(Records from a dataset)
• • • • • • •
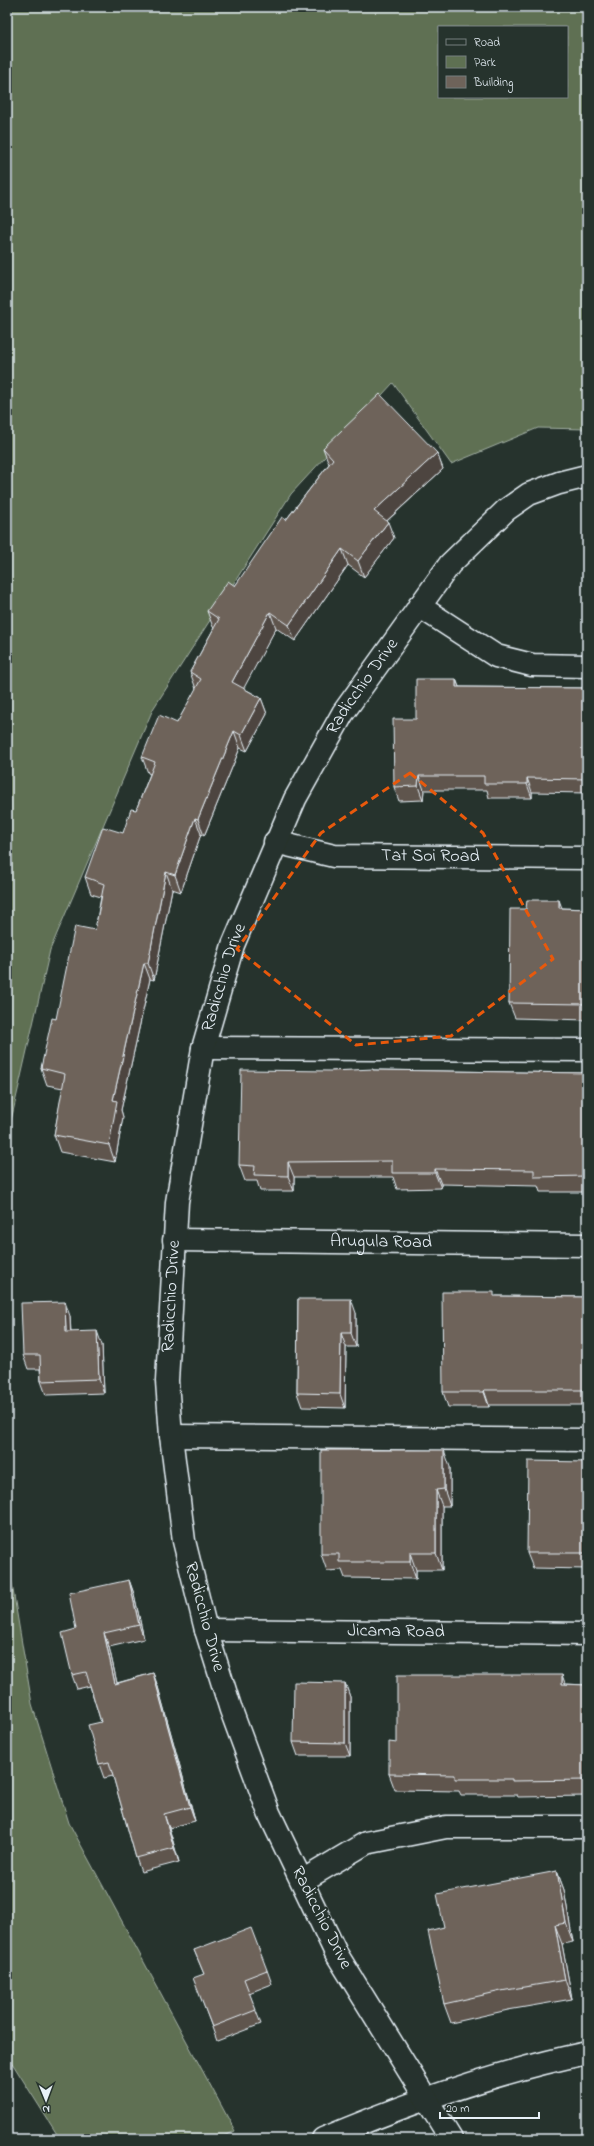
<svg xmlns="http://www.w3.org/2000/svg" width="594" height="2146" font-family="'Indie Flower',sans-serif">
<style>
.green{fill:#5e7052;stroke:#a3b0a5;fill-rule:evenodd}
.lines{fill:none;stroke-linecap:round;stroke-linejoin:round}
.minor-casing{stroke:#e8f1f8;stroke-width:25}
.minor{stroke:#26332d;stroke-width:22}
.wall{fill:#5f554d;stroke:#e8f1f8}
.shaded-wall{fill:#4d453f;stroke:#e8f1f8}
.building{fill:#6e635a;stroke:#e8f1f8}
.marked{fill:none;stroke:#e8590c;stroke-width:3;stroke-dasharray:8 5;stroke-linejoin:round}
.labels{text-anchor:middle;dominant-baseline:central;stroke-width:4;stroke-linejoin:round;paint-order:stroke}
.street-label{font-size:18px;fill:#e8f1f8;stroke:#26332d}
</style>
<rect width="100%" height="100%" fill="#26332d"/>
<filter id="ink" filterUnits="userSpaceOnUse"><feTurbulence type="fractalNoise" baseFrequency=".025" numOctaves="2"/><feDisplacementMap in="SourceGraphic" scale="8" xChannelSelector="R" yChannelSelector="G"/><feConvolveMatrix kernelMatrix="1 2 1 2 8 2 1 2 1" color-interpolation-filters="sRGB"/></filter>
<g filter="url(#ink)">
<g class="green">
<path d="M7,7H587V429L538,428L451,464L393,383L291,494L153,709L50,950L7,1138ZM439,27H567V97H439Z"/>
<path d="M7,1554L32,1704L69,1823L235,2131L219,2139H60L7,2055Z"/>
</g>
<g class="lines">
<defs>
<g id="minor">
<path d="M419,606L496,656L532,665L587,666"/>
<path id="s1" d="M275,842L334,856L587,858"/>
<path d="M203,1048L587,1050"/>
<path id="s2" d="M174,1240L587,1245"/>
<path d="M171,1436L587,1440"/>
<path id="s3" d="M206,1630L587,1634"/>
<path d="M302,1881L366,1843L446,1827H587"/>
<path d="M323,2139C408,2103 496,2072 587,2053"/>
<path id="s4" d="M451,2139L336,1953L269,1813L231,1710L206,1630L184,1541L171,1436L167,1381L177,1202L203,1048L233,945L295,799L343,713L450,564L506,510L529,494L559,483L587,476"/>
</g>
</defs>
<use href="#minor" class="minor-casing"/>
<use href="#minor" class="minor"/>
</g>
<g class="wall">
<path d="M323,448L437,453L443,469L387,521L394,538L364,577L348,565L295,641L276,628L243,688L261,698L267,714L247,751L240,748L204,836L201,834L181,892L172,889L154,980L150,979L121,1110L123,1117L115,1162L60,1152L54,1135L63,1088L47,1085L41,1068L56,1019L95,930L101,897L91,894L85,877L123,833L136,810L150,774L148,773L142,757L177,723L196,689L190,672L214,628L213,627L207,611L235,586L329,464Z"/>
<path d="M456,679L459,687L587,688V793L532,792V798H489L487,790H424L423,800L399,801L394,787L416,719Z"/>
<path d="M562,908L587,909V1020L515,1018L509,1003L526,909Z"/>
<path d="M374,1070L587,1073V1192H540L538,1186L441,1184V1188L397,1189L393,1177H294V1191H260L257,1181H245L239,1165L332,1071Z"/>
<path d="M496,1296L587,1297V1405H489V1407H448L443,1392Z"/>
<path d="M298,1299L356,1313V1347H346L345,1408L302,1407L297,1393Z"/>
<path d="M70,1316L71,1332L102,1345L104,1393L46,1395L41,1381L40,1369H28L23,1355Z"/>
<path d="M587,1462V1569L533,1568L527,1553Z"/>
<path d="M450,1467V1506H442V1570H416V1579L345,1578L342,1570L327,1571L321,1554Z"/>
<path d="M129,1580L134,1594L144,1639L109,1647L117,1683L153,1673L158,1687L195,1821L169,1828L179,1862L141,1872L136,1858L113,1776L104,1778L99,1764L101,1722L90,1686L77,1689L72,1675L76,1629Z"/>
<path d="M345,1683L350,1697V1756H298L293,1742Z"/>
<path d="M565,1684L587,1685V1796L518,1797L517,1795H461L459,1791L395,1790L389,1774L397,1743Z"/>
<path d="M557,1871L564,1890L573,1942L562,1944L572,1999L508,2010L451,2023L444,2004V1927Z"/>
<path d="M194,1950L267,1970L272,1984L249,1993L261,2024L217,2041L199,1992L204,1974Z"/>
</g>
<g class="shaded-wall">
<path d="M437,453L443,469L380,527L374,511Z"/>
<path d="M388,522L394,538L364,577L358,561Z"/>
<path d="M342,549L348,565L295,641L289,625Z"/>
<path d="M270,612L276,628L238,699L232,682Z"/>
<path d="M456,679L461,693L456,687Z"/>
<path d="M261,698L267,714L247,751L241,735Z"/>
<path d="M234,731L240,748L204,836L198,819Z"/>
<path d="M419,776L424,790L423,800L418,786Z"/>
<path d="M527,778L532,792V798L527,784Z"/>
<path d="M195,818L201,834L181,892L175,875Z"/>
<path d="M166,872L172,889L154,980L148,963Z"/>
<path d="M559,900L565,916L559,908Z"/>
<path d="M144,963L150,979L121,1110L123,1117L115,1162L109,1145L113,1100Z"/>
<path d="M288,1162L294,1177V1191L288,1176Z"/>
<path d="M435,1169L441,1184V1188L435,1173Z"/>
<path d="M351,1299L356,1313V1347L351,1333Z"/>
<path d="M65,1302L70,1316L71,1346L66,1332Z"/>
<path d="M97,1331L102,1345L104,1393L99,1379Z"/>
<path d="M341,1333L346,1347L345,1408L340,1394Z"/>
<path d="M484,1390L489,1405V1407L484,1392Z"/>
<path d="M444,1450L450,1467V1506L444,1489Z"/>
<path d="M436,1490L442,1506V1570L436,1553Z"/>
<path d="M410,1553L416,1570V1579L410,1562Z"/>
<path d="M129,1580L134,1594L144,1639L139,1625Z"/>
<path d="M104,1633L109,1647L120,1697L115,1684Z"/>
<path d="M153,1673L158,1687L195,1821L190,1807Z"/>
<path d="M562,1675L568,1691L562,1684Z"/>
<path d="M345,1683L350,1697V1756L345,1743Z"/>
<path d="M164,1814L169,1828L179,1862L174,1848Z"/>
<path d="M557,1871L564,1890L573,1942L566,1923Z"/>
<path d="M555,1925L562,1944L572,1999L565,1980Z"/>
</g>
<g class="building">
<path d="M380,394L437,453L374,511L388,522L358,561L342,549L289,625L270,612L232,682L261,698L241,735L234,731L198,819L195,818L175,875L166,872L148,963H144L113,1100L117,1101L109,1145L54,1135L65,1074L41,1068L52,1018L56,1019L75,926L95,930L104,884L85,877L103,827L123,833L131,809L136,810L155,762L142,757L159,715L177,723L201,679L190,672L219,619L207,611L228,581L235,586L282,517L286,520L333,459L323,448Z"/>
<path d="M416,679H456V687L587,688V779L527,778V784H484V776H419L418,786L394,787L393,719H416Z"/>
<path d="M527,900H559V908L587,909V1004L509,1003L510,909H526Z"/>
<path d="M373,1069V1070L587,1073V1176L534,1177V1170L435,1169V1173H392V1161L288,1162V1176L254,1175L255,1166L239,1165L241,1070L332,1071Z"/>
<path d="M442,1292H494V1296L587,1297V1390H484V1392H443Z"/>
<path d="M298,1299H351V1333H341L340,1394L297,1393Z"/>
<path d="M65,1302L66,1332L97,1331L99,1379L41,1381L40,1355H23L21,1303Z"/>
<path d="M321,1450H444V1489L436,1490V1553H410V1562H339V1554H321Z"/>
<path d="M528,1461L587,1462V1553H527Z"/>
<path d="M129,1580L139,1625L104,1633L115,1684L153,1673L190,1807L164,1814L174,1848L136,1858L109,1762L99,1764L88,1725L101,1722L86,1672L72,1675L62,1633L76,1629L69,1593Z"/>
<path d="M397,1675H562V1684L587,1685V1780L512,1781V1779H455V1775L389,1774V1742L397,1743Z"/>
<path d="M294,1682L345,1683V1743L293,1742Z"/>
<path d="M557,1871L566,1923L555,1925L565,1980L501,1991L444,2004L428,1931L444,1927L437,1894Z"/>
<path d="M251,1928L267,1970L244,1979L256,2010L212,2027L193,1978L204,1974L194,1950Z"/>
</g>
</g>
<path class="marked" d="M410,773L483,833L553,959L451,1036L356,1045L237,949L321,833Z"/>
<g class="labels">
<g class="street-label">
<text stroke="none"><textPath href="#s4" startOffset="1553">Radicchio Drive</textPath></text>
<text stroke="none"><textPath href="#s1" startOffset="157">Tat Soi Road</textPath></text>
<text stroke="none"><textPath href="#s4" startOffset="1229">Radicchio Drive</textPath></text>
<text stroke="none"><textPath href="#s2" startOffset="207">Arugula Road</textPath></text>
<text stroke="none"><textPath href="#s4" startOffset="905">Radicchio Drive</textPath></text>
<text transform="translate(204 1617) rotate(75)">Radicchio Drive</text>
<text stroke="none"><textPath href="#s3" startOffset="190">Jicama Road</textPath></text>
<text transform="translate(321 1918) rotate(63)">Radicchio Drive</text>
</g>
</g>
<rect width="594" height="2146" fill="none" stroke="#26332d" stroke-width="24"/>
<rect x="12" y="12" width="570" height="2122" fill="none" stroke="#e8f1f8" stroke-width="1.5" filter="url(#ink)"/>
<rect x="438" y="26" width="130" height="72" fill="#26332d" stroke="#747f7e"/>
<rect x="446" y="39" width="20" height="6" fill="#26332d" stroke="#747f7e"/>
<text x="474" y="46" font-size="12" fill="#e8f1f8">Road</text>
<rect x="446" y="56" width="20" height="12" fill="#5e7052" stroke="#747f7e"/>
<text x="474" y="66" font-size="12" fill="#e8f1f8">Park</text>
<rect x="446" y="76" width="20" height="12" fill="#6e635a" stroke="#747f7e"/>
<text x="474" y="86" font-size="12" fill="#e8f1f8">Building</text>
<g transform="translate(46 2100) rotate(179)" stroke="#26332d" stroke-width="3" paint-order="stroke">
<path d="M0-3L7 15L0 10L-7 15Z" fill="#e8f1f8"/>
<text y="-6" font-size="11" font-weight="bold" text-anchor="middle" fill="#e8f1f8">N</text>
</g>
<path d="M440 2112v6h99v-6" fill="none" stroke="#e8f1f8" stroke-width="2"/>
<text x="446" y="2112" font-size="12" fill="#e8f1f8" stroke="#26332d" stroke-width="3" paint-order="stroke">20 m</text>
</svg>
• • • • • • •
Brief: Scan the records above for the string "middle", then copy each line where it turns up.

Problem solution:
.labels{text-anchor:middle;dominant-baseline:central;stroke-width:4;stroke-linejoin:round;paint-order:stroke}
<text y="-6" font-size="11" font-weight="bold" text-anchor="middle" fill="#e8f1f8">N</text>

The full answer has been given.